(Records contained in a dataset)
=== Begin Enclosure ===

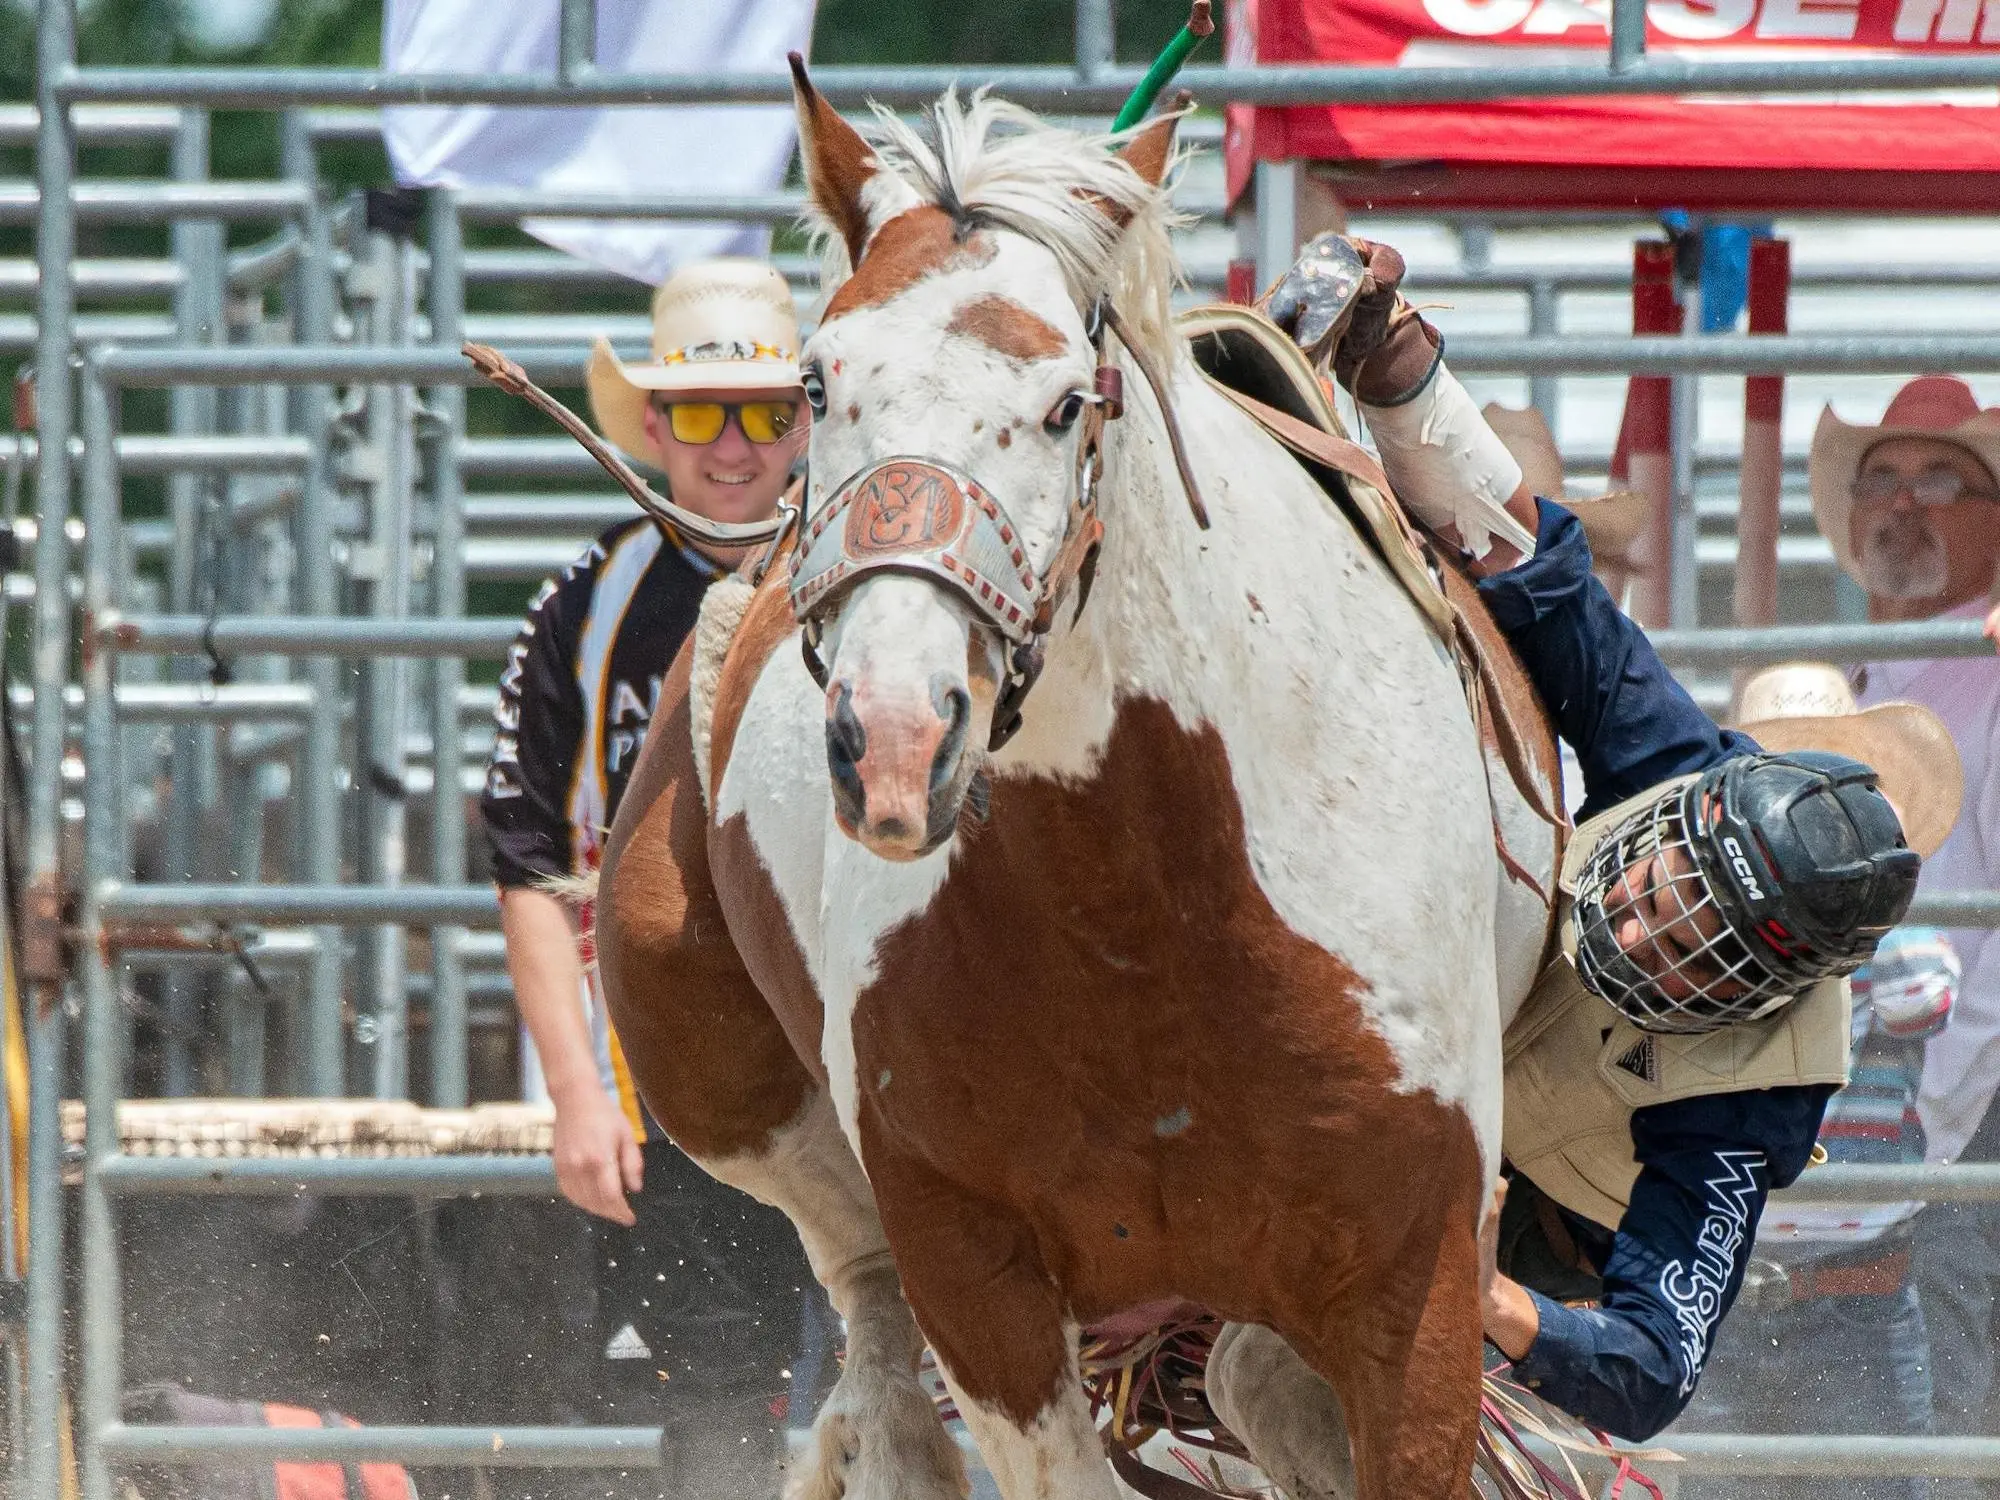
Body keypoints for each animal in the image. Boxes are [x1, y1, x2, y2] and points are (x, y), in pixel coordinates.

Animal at [592, 64, 1560, 1500]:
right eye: (816, 384)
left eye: (1065, 401)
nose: (892, 738)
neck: (1146, 901)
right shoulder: (972, 1267)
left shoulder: (1423, 1264)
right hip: (733, 1091)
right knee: (864, 1304)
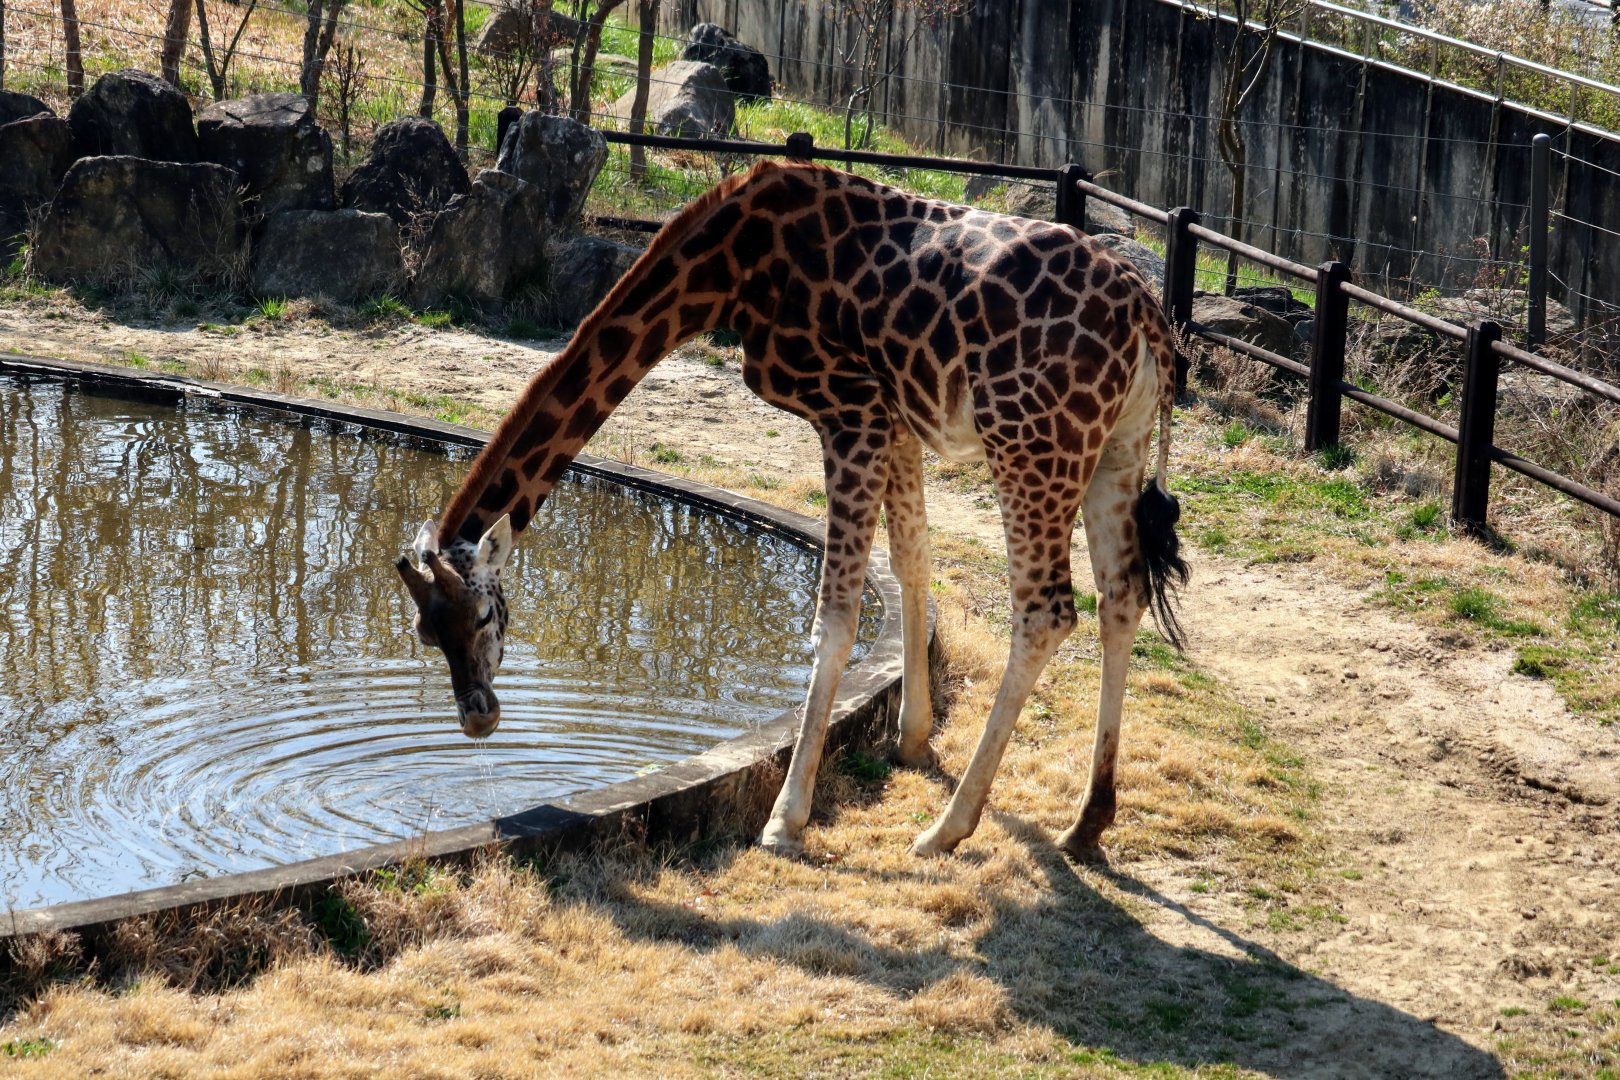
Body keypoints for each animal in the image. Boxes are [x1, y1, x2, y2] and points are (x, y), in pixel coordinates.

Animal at [396, 159, 1187, 859]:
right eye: (427, 634)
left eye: (483, 615)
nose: (477, 716)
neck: (725, 269)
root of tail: (1148, 316)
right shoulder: (893, 417)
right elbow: (912, 561)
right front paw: (912, 739)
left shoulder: (850, 409)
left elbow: (833, 621)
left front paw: (786, 821)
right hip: (1114, 444)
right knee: (1123, 594)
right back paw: (1087, 823)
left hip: (1030, 443)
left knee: (1046, 612)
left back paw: (946, 830)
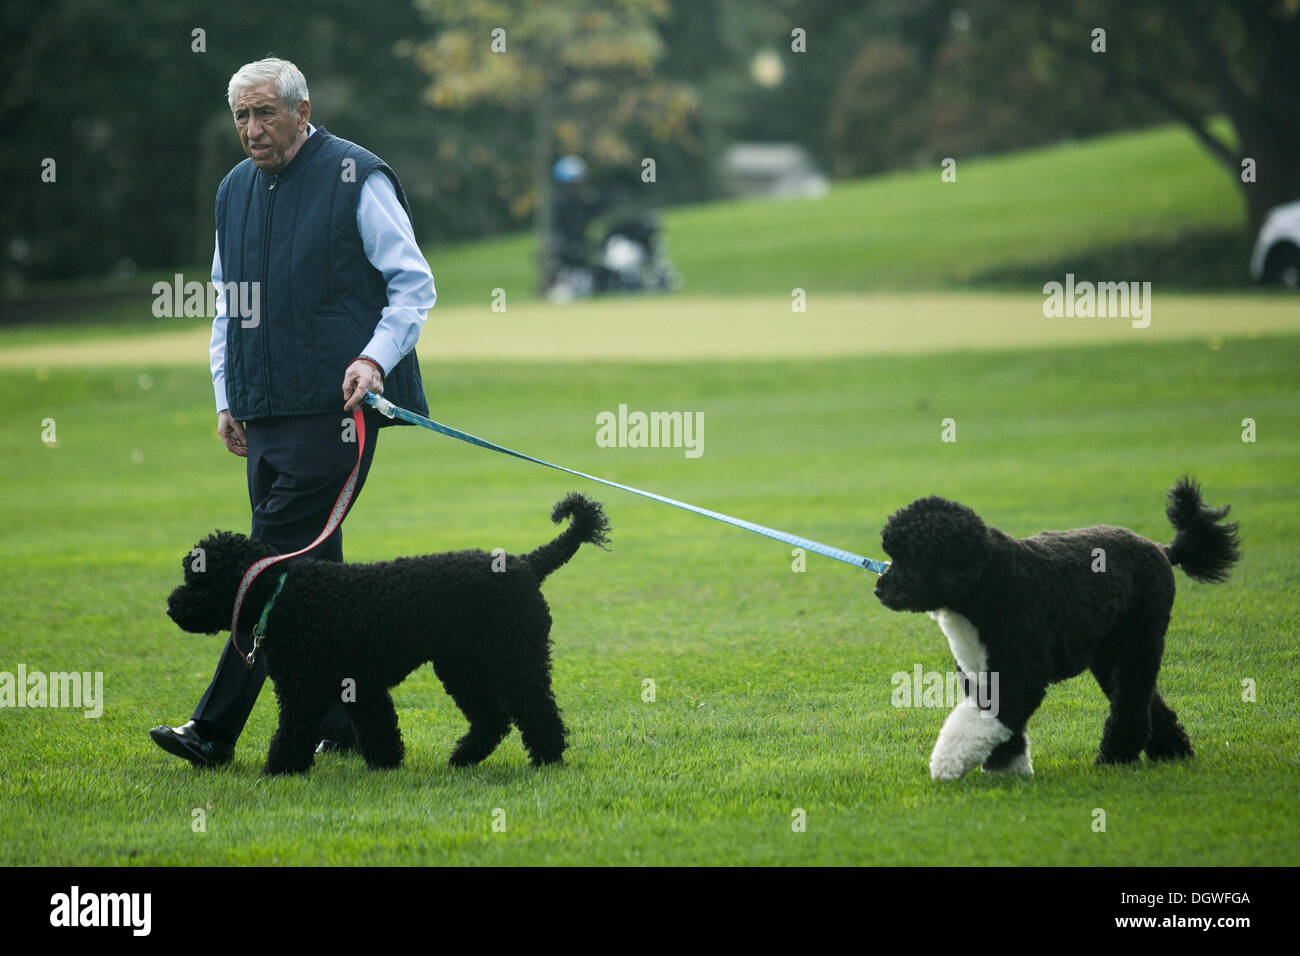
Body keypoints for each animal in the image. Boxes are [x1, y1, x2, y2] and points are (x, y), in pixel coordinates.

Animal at [165, 494, 605, 780]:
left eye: (198, 577)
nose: (170, 606)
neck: (283, 592)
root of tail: (527, 564)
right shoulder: (360, 685)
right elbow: (379, 727)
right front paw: (387, 764)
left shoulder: (304, 689)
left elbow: (292, 730)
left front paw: (279, 770)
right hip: (463, 666)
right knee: (493, 718)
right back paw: (464, 757)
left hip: (514, 658)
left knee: (538, 711)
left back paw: (548, 758)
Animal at [873, 481, 1237, 780]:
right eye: (893, 553)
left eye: (912, 556)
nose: (879, 589)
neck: (987, 582)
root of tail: (1163, 549)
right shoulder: (981, 672)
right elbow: (1001, 725)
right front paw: (1007, 768)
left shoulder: (1021, 673)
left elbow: (988, 719)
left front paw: (948, 763)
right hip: (1109, 653)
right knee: (1149, 702)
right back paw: (1172, 753)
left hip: (1139, 638)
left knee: (1131, 702)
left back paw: (1115, 758)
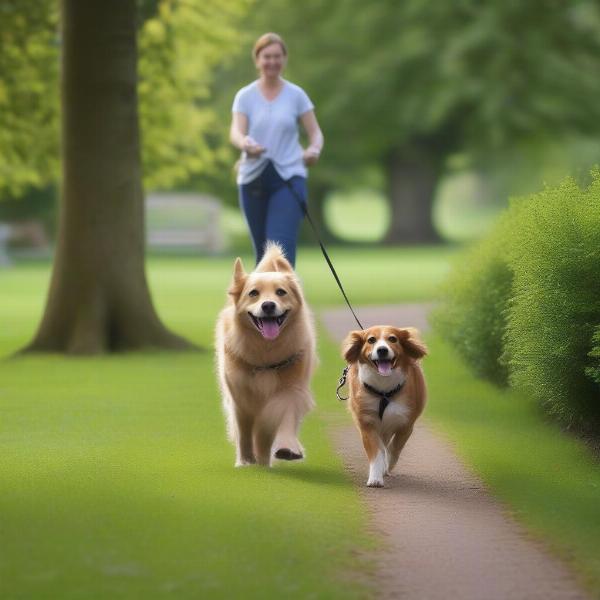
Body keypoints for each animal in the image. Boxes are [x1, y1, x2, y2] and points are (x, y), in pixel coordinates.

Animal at [217, 241, 318, 466]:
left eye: (281, 292)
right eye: (253, 293)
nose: (268, 305)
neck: (266, 352)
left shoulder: (291, 390)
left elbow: (282, 417)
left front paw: (285, 448)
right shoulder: (240, 398)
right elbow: (244, 432)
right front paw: (245, 461)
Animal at [342, 326, 426, 486]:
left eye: (393, 339)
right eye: (371, 340)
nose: (382, 350)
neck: (384, 391)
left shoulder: (406, 423)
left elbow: (394, 448)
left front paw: (387, 466)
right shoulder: (367, 422)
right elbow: (376, 451)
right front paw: (375, 477)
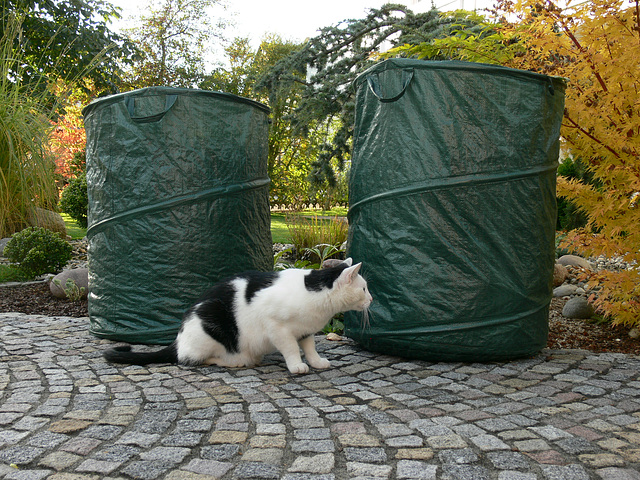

=== End Enclosure ===

GOAL OF THE EXERCISE: Out of the preceding entries, pull every line containing the string "elbow".

OUTPUT FOR THIS TASK:
right elbow: (912, 561)
left elbow: (833, 621)
right elbow: (379, 727)
left elbow: (292, 730)
right elbow: (1001, 725)
left elbow: (988, 719)
left elbow: (282, 417)
right elbow: (244, 432)
left elbow: (394, 448)
right elbow: (376, 451)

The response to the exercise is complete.